• Question: Can gravitational effects be increases using natural forces?

    Asked by anonymous to Steve, Emma, Christian, Bose, Alice on 9 Mar 2016.
    • Photo: Emma Dean

      Emma Dean answered on 9 Mar 2016:


      Gravity is an acceleration. So artificial gravity can be created. This is an excellent way to reduce the negative effects of weightlessness that astronauts experience. Gravitational effects can be created using centripetal forces, the force that pushes outwards when you are being spun around, and linear acceleration, the force that pushes you backwards when accelerating forwards.

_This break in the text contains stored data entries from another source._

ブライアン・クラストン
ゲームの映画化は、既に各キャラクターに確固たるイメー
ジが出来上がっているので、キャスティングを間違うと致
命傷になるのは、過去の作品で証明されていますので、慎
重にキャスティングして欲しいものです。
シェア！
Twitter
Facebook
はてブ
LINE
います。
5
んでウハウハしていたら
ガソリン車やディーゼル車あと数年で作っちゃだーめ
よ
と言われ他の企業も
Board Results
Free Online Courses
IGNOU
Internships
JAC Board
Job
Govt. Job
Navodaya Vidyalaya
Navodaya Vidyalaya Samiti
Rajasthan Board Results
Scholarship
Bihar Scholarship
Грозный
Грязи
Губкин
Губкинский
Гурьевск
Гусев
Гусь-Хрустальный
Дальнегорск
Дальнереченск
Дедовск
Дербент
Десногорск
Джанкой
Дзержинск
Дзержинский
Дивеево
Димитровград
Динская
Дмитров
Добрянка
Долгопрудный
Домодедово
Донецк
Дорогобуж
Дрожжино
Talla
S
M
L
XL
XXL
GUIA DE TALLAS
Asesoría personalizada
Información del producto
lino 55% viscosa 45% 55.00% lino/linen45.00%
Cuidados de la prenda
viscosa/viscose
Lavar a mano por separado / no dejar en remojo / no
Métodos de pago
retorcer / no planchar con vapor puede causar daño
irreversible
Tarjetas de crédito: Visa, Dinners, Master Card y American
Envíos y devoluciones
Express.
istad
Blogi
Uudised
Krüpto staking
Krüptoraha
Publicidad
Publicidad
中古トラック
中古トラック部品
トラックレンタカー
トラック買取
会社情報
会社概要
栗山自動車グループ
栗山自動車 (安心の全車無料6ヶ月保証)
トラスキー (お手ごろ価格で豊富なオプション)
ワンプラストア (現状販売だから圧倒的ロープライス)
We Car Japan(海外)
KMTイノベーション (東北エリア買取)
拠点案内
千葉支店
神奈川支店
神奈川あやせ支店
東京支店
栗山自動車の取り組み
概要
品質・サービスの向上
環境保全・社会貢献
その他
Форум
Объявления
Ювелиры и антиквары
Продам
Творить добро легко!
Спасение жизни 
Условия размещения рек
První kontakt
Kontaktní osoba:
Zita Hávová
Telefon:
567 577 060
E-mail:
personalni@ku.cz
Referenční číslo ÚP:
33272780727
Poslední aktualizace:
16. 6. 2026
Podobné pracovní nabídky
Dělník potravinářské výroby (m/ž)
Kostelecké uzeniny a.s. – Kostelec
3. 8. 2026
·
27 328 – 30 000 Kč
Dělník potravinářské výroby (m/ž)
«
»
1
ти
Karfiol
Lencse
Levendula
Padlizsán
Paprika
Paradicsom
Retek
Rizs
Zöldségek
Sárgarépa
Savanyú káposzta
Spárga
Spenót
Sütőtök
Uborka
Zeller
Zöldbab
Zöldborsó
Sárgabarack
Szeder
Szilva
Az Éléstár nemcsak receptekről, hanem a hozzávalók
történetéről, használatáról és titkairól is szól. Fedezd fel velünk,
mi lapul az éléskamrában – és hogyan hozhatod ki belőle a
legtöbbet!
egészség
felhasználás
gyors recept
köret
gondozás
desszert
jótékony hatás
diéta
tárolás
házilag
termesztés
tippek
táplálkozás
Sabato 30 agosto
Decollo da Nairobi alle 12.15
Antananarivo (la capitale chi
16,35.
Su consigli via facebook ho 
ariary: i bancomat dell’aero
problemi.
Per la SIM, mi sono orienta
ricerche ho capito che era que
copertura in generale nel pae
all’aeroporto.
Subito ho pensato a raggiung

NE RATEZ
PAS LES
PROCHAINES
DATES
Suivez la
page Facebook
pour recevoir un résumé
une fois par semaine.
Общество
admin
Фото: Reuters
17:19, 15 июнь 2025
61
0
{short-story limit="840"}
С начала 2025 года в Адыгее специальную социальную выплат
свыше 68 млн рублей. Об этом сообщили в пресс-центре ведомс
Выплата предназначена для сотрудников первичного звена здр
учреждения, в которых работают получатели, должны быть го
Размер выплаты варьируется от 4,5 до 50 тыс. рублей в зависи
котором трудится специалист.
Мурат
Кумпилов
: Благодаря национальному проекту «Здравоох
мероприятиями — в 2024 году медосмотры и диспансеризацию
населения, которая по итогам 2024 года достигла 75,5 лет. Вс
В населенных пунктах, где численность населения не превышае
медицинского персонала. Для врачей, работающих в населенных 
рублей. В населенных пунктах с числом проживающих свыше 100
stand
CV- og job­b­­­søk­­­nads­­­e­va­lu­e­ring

    • Photo: Steve Marsden

      Steve Marsden answered on 10 Mar 2016:


      There are several theories which suggest that gravity used to be much stronger in the past. Specifically a tiny fraction of a second after the big bang. We recreate the extremely hot conditions soon after the big bang in the LHC, but as of yet we’ve not been able to measure the effects of gravity at in these conditions. This is because it would still be far weaker than the other fundamental forces.

      Also, it is not only mass that creates a gravitational pull. Energy creates the same attraction (though you need a HUGE amount of energy to generate the same pull as a relatively small amount of mass). NASA is currently funding research into a star trek style warp engine, which uses this gravitational field generated from a large amount of stored energy.